# New member Jaybird1103 from the Mississippi Delta



## jaybird1103 (Sep 17, 2013)

Hi! I'm Jaybird 1103. I was born in Greenwood, MS but have lived all my life in Belzoni, MS, in the Mississippi Delta.  Weather wise, our summers (and sometimes early fall) are hot and humid, our winters are cold and sometimes damp, and in the spring and fall the weather can be unpredictable, and allergies (from trees, grass, flowers, and crop dusting pesticides) can run rampant.  

BBQ is somewhat big in the Delta (Abe's and The Ranchero in Clarksdale, Ubon's in Yazoo City, Stephen's in Greenwood, and Tabb's in Greenville), however, usually one must either go to the Jackson metro area (Dickey's, Sonny's), the Pine Belt (Leatha's in Hattiesburg), the Gulf Coast (The Shed in Ocean Springs), or on the Mississippi/Tennessee border (Interstate BBQ in Southaven), otherwise, you pretty much have to go into Memphis for good BBQ with the exception of Abe's. My hometown used to have a BBQ place, The Pig Stand, which closed in 2000. They served mostly pulled pork plates and BBQ sandwiches with a tangy Blue Plate brand BBQ sauce as their base. It closed when Earl Kilpatrick, the owner, wound up in poor health, and business suffered after Earl had a heart attack and his wife LaWanna, told him to either close on Sunday or she would leave him (seriously). As I mentioned, the business closed, Mr. and Mrs. Kilpatrick have both since passed away (along with one of their sons) and their other children did not want the restaurant. A Double Quick and McDonald's now occupies the site on the corner of Hwy. 49W and Jackson Street. His brother, Billy Joe Kilpatrick, runs The Varsity Restaurant (not to be confused with the Atlanta, GA drive in) and they also have the same Pig Stand BBQ, although their sauce is thicker.  Another BBQ place is Little Wimps,on George Lee Avenue, but it seems they boil their meat before it is smoked and grilled.  So, with the exception of Clarksdale, DeSoto County, and Yazoo City, the Delta seems to be more in hot tamales and catfish than BBQ.

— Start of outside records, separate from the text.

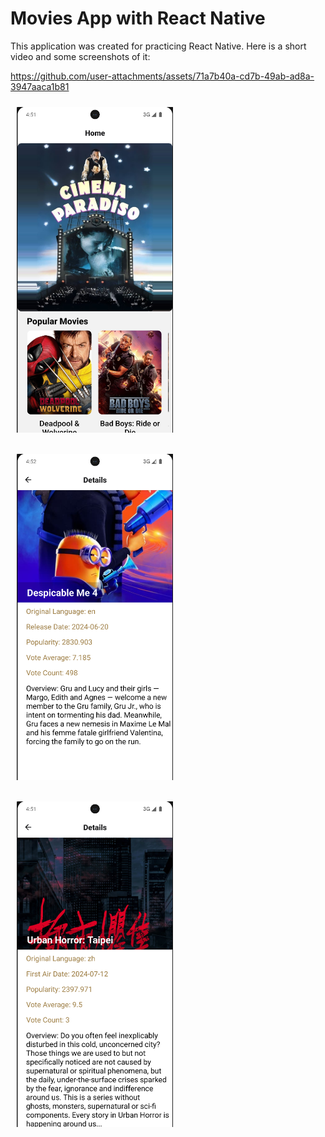 # Movies App with React Native

This application was created for practicing React Native. Here is a short video and some screenshots of it:

https://github.com/user-attachments/assets/71a7b40a-cd7b-49ab-ad8a-3947aaca1b81

<img src="https://github.com/batuhanerdem/MoviesApp/blob/main/video_and_screenshots/screenshot1.png" align="center"
width="250" hspace="10" vspace="10"></br>

<img src="https://github.com/batuhanerdem/MoviesApp/blob/main/video_and_screenshots/screenshot2.png" align="center"
width="250" hspace="10" vspace="10"></br>

<img src="https://github.com/batuhanerdem/MoviesApp/blob/main/video_and_screenshots/screenshot3.png" align="center"
width="250" hspace="10" vspace="10"></br>


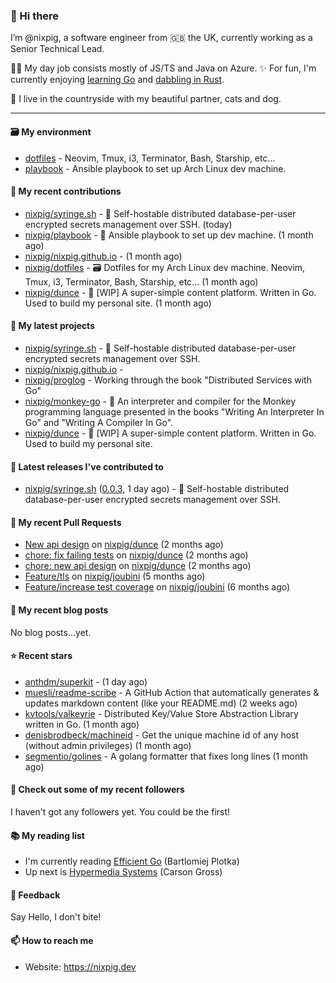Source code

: ### 🐽 Hi there

I’m @nixpig, a software engineer from 🇬🇧 the UK, currently working as a Senior Technical Lead.

👨‍💻 My day job consists mostly of JS/TS and Java on Azure. ✨ For fun, I'm currently enjoying [learning Go](https://github.com/nixpig?tab=repositories&q=&type=public&language=go&sort=) and [dabbling in Rust](https://github.com/nixpig?tab=repositories&q=&type=public&language=rust&sort=). 

🏡 I live in the countryside with my beautiful partner, cats and dog.

--- 

#### 🗃️ My environment
- [dotfiles](https://github.com/nixpig/dotfiles) - Neovim, Tmux, i3, Terminator, Bash, Starship, etc...
- [playbook](https://github.com/nixpig/playbook) - Ansible playbook to set up Arch Linux dev machine.

#### 👷 My recent contributions

- [nixpig/syringe.sh](https://github.com/nixpig/syringe.sh) - 🔐 Self-hostable distributed database-per-user encrypted secrets management over SSH. (today)
- [nixpig/playbook](https://github.com/nixpig/playbook) - 📑 Ansible playbook to set up dev machine. (1 month ago)
- [nixpig/nixpig.github.io](https://github.com/nixpig/nixpig.github.io) -  (1 month ago)
- [nixpig/dotfiles](https://github.com/nixpig/dotfiles) - 🗃️ Dotfiles for my Arch Linux dev machine. Neovim, Tmux, i3, Terminator, Bash, Starship, etc... (1 month ago)
- [nixpig/dunce](https://github.com/nixpig/dunce) - 🧠 [WIP] A super-simple content platform. Written in Go. Used to build my personal site.  (1 month ago)

#### 🌱 My latest projects

- [nixpig/syringe.sh](https://github.com/nixpig/syringe.sh) - 🔐 Self-hostable distributed database-per-user encrypted secrets management over SSH.
- [nixpig/nixpig.github.io](https://github.com/nixpig/nixpig.github.io) - 
- [nixpig/proglog](https://github.com/nixpig/proglog) - Working through the book &#34;Distributed Services with Go&#34;
- [nixpig/monkey-go](https://github.com/nixpig/monkey-go) - 🐒 An interpreter and compiler for the Monkey programming language presented in the books &#34;Writing An Interpreter In Go&#34; and &#34;Writing A Compiler In Go&#34;.
- [nixpig/dunce](https://github.com/nixpig/dunce) - 🧠 [WIP] A super-simple content platform. Written in Go. Used to build my personal site. 


#### 🔭 Latest releases I've contributed to

- [nixpig/syringe.sh](https://github.com/nixpig/syringe.sh) ([0.0.3](https://github.com/nixpig/syringe.sh/releases/tag/0.0.3), 1 day ago) - 🔐 Self-hostable distributed database-per-user encrypted secrets management over SSH.

#### 🔨 My recent Pull Requests

- [New api design](https://github.com/nixpig/dunce/pull/3) on [nixpig/dunce](https://github.com/nixpig/dunce) (2 months ago)
- [chore: fix failing tests](https://github.com/nixpig/dunce/pull/2) on [nixpig/dunce](https://github.com/nixpig/dunce) (2 months ago)
- [chore: new api design](https://github.com/nixpig/dunce/pull/1) on [nixpig/dunce](https://github.com/nixpig/dunce) (2 months ago)
- [Feature/tls](https://github.com/nixpig/joubini/pull/5) on [nixpig/joubini](https://github.com/nixpig/joubini) (5 months ago)
- [Feature/increase test coverage](https://github.com/nixpig/joubini/pull/4) on [nixpig/joubini](https://github.com/nixpig/joubini) (6 months ago)

#### 📜 My recent blog posts

No blog posts...yet.



#### ⭐ Recent stars

- [anthdm/superkit](https://github.com/anthdm/superkit) -  (1 day ago)
- [muesli/readme-scribe](https://github.com/muesli/readme-scribe) - A GitHub Action that automatically generates &amp; updates markdown content (like your README.md) (2 weeks ago)
- [kvtools/valkeyrie](https://github.com/kvtools/valkeyrie) - Distributed Key/Value Store Abstraction Library written in Go. (1 month ago)
- [denisbrodbeck/machineid](https://github.com/denisbrodbeck/machineid) - Get the unique machine id of any host (without admin privileges) (1 month ago)
- [segmentio/golines](https://github.com/segmentio/golines) - A golang formatter that fixes long lines (1 month ago)

#### 👯 Check out some of my recent followers

I haven't got any followers yet. You could be the first!

#### 📚️ My reading list
- I'm currently reading [Efficient Go](https://www.oreilly.com/library/view/efficient-go/9781098105709/) (Bartlomiej Plotka)
- Up next is [Hypermedia Systems](https://hypermedia.systems/) (Carson Gross)

#### 💬 Feedback

Say Hello, I don't bite!

#### 📫 How to reach me

- Website: https://nixpig.dev
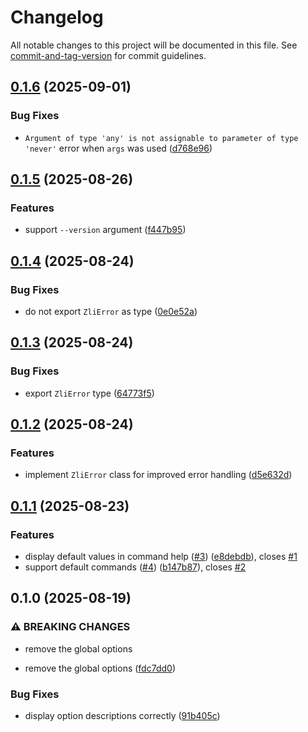 # Changelog

All notable changes to this project will be documented in this file. See [commit-and-tag-version](https://github.com/absolute-version/commit-and-tag-version) for commit guidelines.

## [0.1.6](https://github.com/robingenz/zli/compare/v0.1.5...v0.1.6) (2025-09-01)


### Bug Fixes

* `Argument of type 'any' is not assignable to parameter of type 'never'` error when `args` was used ([d768e96](https://github.com/robingenz/zli/commit/d768e96c4bd0c570c7a10d6799f43435008976e8))

## [0.1.5](https://github.com/robingenz/zli/compare/v0.1.4...v0.1.5) (2025-08-26)


### Features

* support `--version` argument ([f447b95](https://github.com/robingenz/zli/commit/f447b951984d17cee2335f2dd0f270d997aafd5b))

## [0.1.4](https://github.com/robingenz/zli/compare/v0.1.3...v0.1.4) (2025-08-24)


### Bug Fixes

* do not export `ZliError` as type ([0e0e52a](https://github.com/robingenz/zli/commit/0e0e52ab1f9797d2a23dae10da135f03afe0d8e3))

## [0.1.3](https://github.com/robingenz/zli/compare/v0.1.2...v0.1.3) (2025-08-24)


### Bug Fixes

* export `ZliError` type ([64773f5](https://github.com/robingenz/zli/commit/64773f52b2cb98f3d39547b0f12b0f26e316b868))

## [0.1.2](https://github.com/robingenz/zli/compare/v0.1.1...v0.1.2) (2025-08-24)


### Features

* implement `ZliError` class for improved error handling ([d5e632d](https://github.com/robingenz/zli/commit/d5e632d05283daaa4a82f28c3e2b7521af44641a))

## [0.1.1](https://github.com/robingenz/zli/compare/v0.1.0...v0.1.1) (2025-08-23)


### Features

* display default values in command help ([#3](https://github.com/robingenz/zli/issues/3)) ([e8debdb](https://github.com/robingenz/zli/commit/e8debdbf1d2805bd283a886de9f3103c53adbb6b)), closes [#1](https://github.com/robingenz/zli/issues/1)
* support default commands ([#4](https://github.com/robingenz/zli/issues/4)) ([b147b87](https://github.com/robingenz/zli/commit/b147b870543ac6e7f8115f01bd7bc06703ffda7e)), closes [#2](https://github.com/robingenz/zli/issues/2)

## 0.1.0 (2025-08-19)


### ⚠ BREAKING CHANGES

* remove the global options

* remove the global options ([fdc7dd0](https://github.com/robingenz/zli/commit/fdc7dd0ee36eaffaf8da3b35284cb4bf4aa84cad))


### Bug Fixes

* display option descriptions correctly ([91b405c](https://github.com/robingenz/zli/commit/91b405c7477da6350b19e50bdb4c96f4bf984cd4))
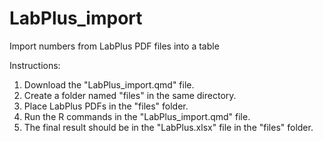 # LabPlus_import
Import numbers from LabPlus PDF files into a table

Instructions:
1. Download the "LabPlus_import.qmd" file.
2. Create a folder named "files" in the same directory.
3. Place LabPlus PDFs in the "files" folder.
4. Run the R commands in the "LabPlus_import.qmd" file.
5. The final result should be in the "LabPlus.xlsx" file in the "files" folder.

I'll probably post which grills and/or smokers I am thinking about getting and post them later.  Thank you and Good 'Que.


----------



## seenred (Sep 17, 2013)

Welcome to the forums, Jaybird!  This is the best place I know for sharing ideas on smoking, grilling, curing, etc.  There are plenty of friendly, knowledgeable folks who really enjoy helping one another.  Looking forward to your input here, and just ask when you need anything...someone here will surely have the answer.

Red


----------



## kathrynn (Sep 17, 2013)

to SMF!  We are so glad you joined us! Would you mind updating your profile to show the other SMF members where you are located?  Might meet a few neighbors!

We love to see pictures of what you are cooking (or what we call q-views here at SMF).  To "upload the q-views" just follow the directions here and it will be easier. If you are using a cell phone, an IPad or a kindle, go to the main SMF page and click the Mobile button. Will make the uploads a bit faster too.

If you didn't read the "Terms of Service" notes.....please do.  There are a few things that everyone should know about those pesky little rules before plunging into the forums and some guidelines of how to interact within the forums. Off site links are not allowed here at SMF per TulsaJeff. Not that you have done anything wrong....just a little bit of FYI for new members!

If you need any help roaming around the forums....just holler!  Happy to help out!

Kat


----------



## s2k9k (Sep 17, 2013)

:welcome1: to SMF!!! We're happy you joined us! We have over 50,000 members now who just love to share what they know. You've come to the best place on the net to learn and share everything Q!!!


----------